Question

A test-preparation company advertises that its training program raises SAT scores by an average of at least 30 points. A random sample of test-takers who had completed the training showed a mean increase smaller than 30 points.

(a) Write the hypotheses for a left-tailed test of the mean.
(b) Explain the consequences of a Type I error in this context.

Answer 1

(a) Null Hypothesis,
`H_0` :
`\mu \geq` 30 points

Alternate Hypothesis,
`H_A` :
`\mu` < 30 points

(b) Type I error is that we conclude that test-takers who had completed the training showed a mean increase smaller than 30 points but in actual, the program raises SAT scores by an average of at least 30 points.

Explanation:

We are given that a test-preparation company advertises that its training program raises SAT scores by an average of at least 30 points.

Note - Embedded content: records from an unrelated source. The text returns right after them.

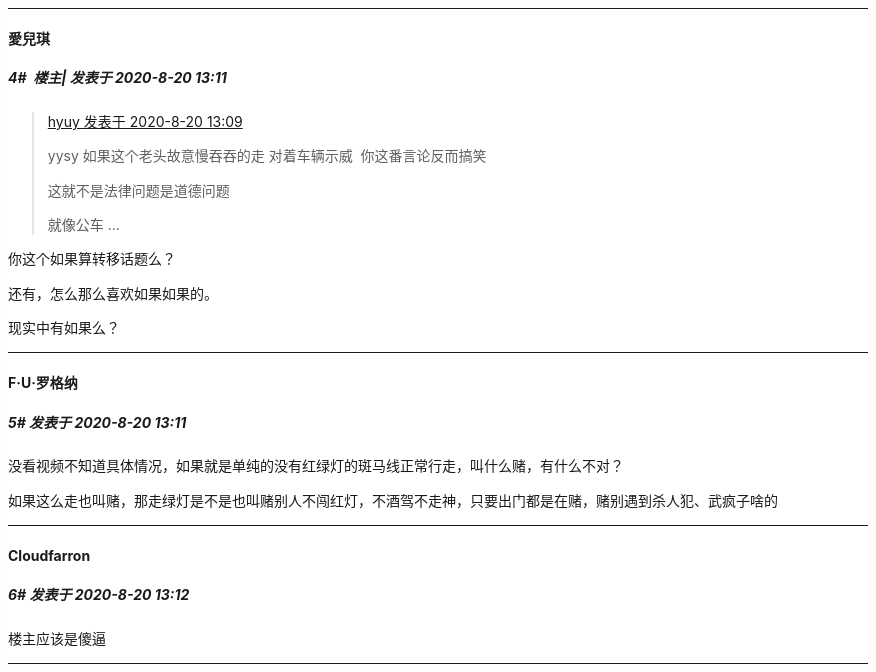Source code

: 





*****

####  愛兒琪  
##### 4#         楼主| 发表于 2020-8-20 13:11



<blockquote><a href="httphttps://bbs.saraba1st.com/2b/forum.php?mod=redirect&amp;goto=findpost&amp;pid=48494877&amp;ptid=1955675" target="_blank">hyuy 发表于 2020-8-20 13:09</a>

yysy 如果这个老头故意慢吞吞的走 对着车辆示威  你这番言论反而搞笑

这就不是法律问题是道德问题

就像公车 ...</blockquote>
你这个如果算转移话题么？

还有，怎么那么喜欢如果如果的。

现实中有如果么？







*****

####  F·U·罗格纳  
##### 5#       发表于 2020-8-20 13:11




没看视频不知道具体情况，如果就是单纯的没有红绿灯的斑马线正常行走，叫什么赌，有什么不对？


如果这么走也叫赌，那走绿灯是不是也叫赌别人不闯红灯，不酒驾不走神，只要出门都是在赌，赌别遇到杀人犯、武疯子啥的







*****

####  Cloudfarron  
##### 6#       发表于 2020-8-20 13:12




楼主应该是傻逼







*****
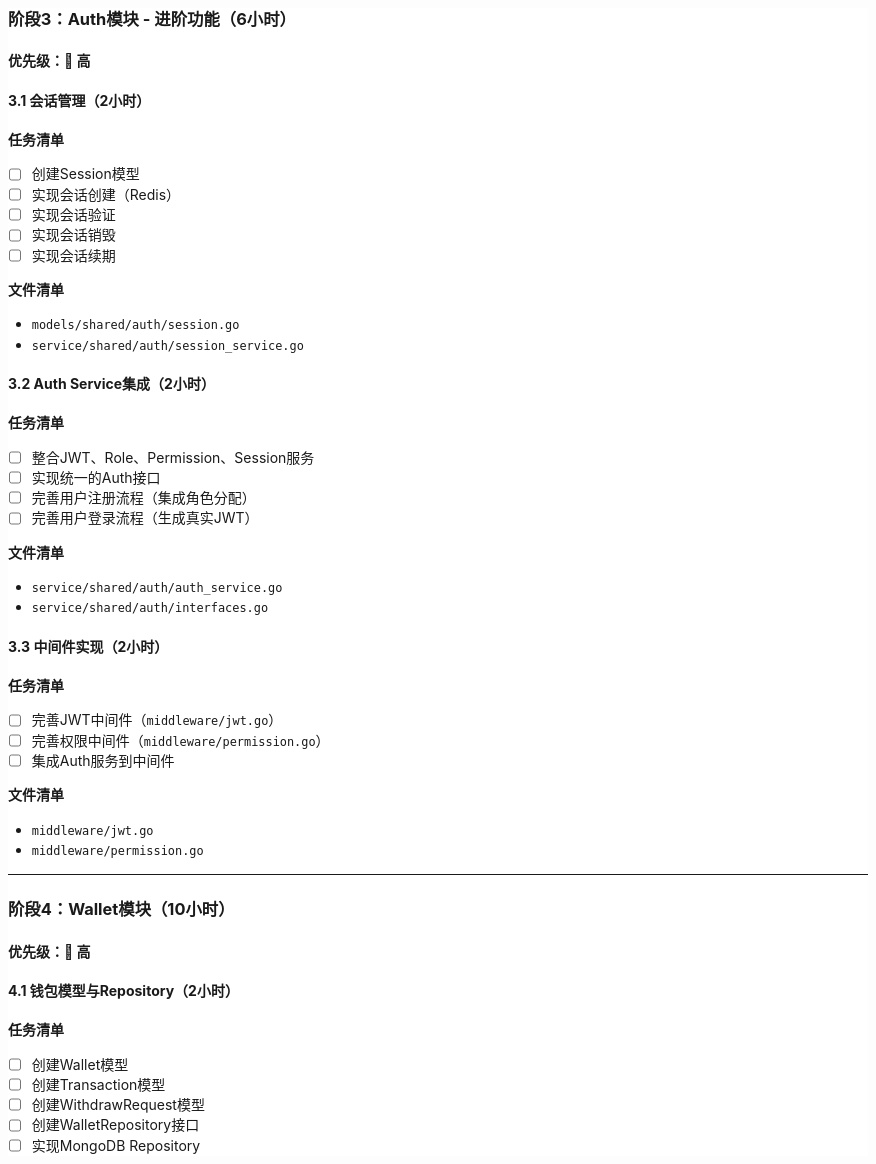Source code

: ### 阶段3：Auth模块 - 进阶功能（6小时）

#### 优先级：🔴 高

#### 3.1 会话管理（2小时）

**任务清单**
- [ ] 创建Session模型
- [ ] 实现会话创建（Redis）
- [ ] 实现会话验证
- [ ] 实现会话销毁
- [ ] 实现会话续期

**文件清单**
- `models/shared/auth/session.go`
- `service/shared/auth/session_service.go`

#### 3.2 Auth Service集成（2小时）

**任务清单**
- [ ] 整合JWT、Role、Permission、Session服务
- [ ] 实现统一的Auth接口
- [ ] 完善用户注册流程（集成角色分配）
- [ ] 完善用户登录流程（生成真实JWT）

**文件清单**
- `service/shared/auth/auth_service.go`
- `service/shared/auth/interfaces.go`

#### 3.3 中间件实现（2小时）

**任务清单**
- [ ] 完善JWT中间件（`middleware/jwt.go`）
- [ ] 完善权限中间件（`middleware/permission.go`）
- [ ] 集成Auth服务到中间件

**文件清单**
- `middleware/jwt.go`
- `middleware/permission.go`

---

### 阶段4：Wallet模块（10小时）

#### 优先级：🔴 高

#### 4.1 钱包模型与Repository（2小时）

**任务清单**
- [ ] 创建Wallet模型
- [ ] 创建Transaction模型
- [ ] 创建WithdrawRequest模型
- [ ] 创建WalletRepository接口
- [ ] 实现MongoDB Repository
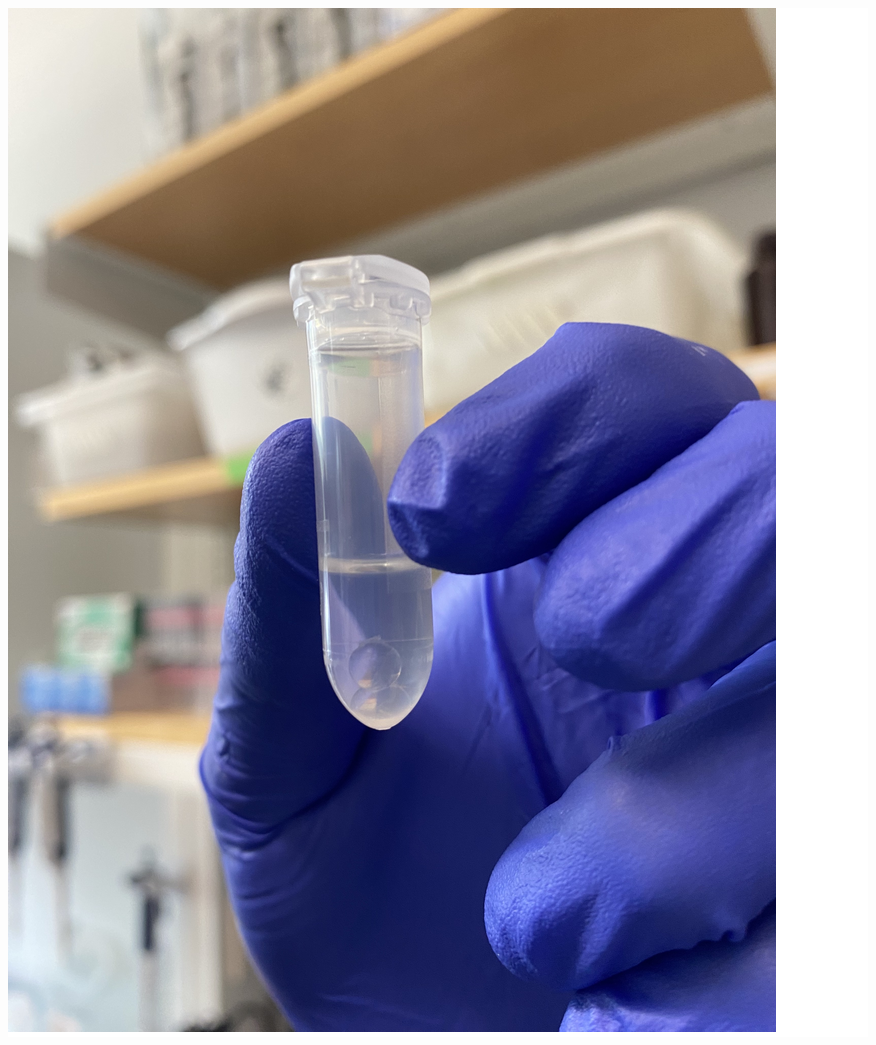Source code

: ![image2](https://github.com/daniellembecker/DanielleBecker_Lab_Notebook/blob/master/images/HMW_dna_ball.jpeg)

A random sample of test-takers who had completed the training showed a mean increase smaller than 30 points.

Let
`\mu` = average SAT score.

(a) So, Null Hypothesis,
`H_0` :
`\mu \geq` 30 points

Alternate Hypothesis,
`H_A` :
`\mu` < 30 points

Here, the null hypothesis states that the training program raises SAT scores by an average of at least 30 points.

On the other hand, the alternate hypothesis states that test-takers who had completed the training showed a mean increase smaller than 30 points.

(b) Type I error states the probability of rejecting the null hypothesis given the fact that null hypothesis is true.

According to the question, the Type I error is that we conclude that test-takers who had completed the training showed a mean increase smaller than 30 points but in actual, the program raises SAT scores by an average of at least 30 points.

The consequence of a Type I error is that we conclude the test-takers have low SAT scores but in actual they have an SAT score of at least 30 points.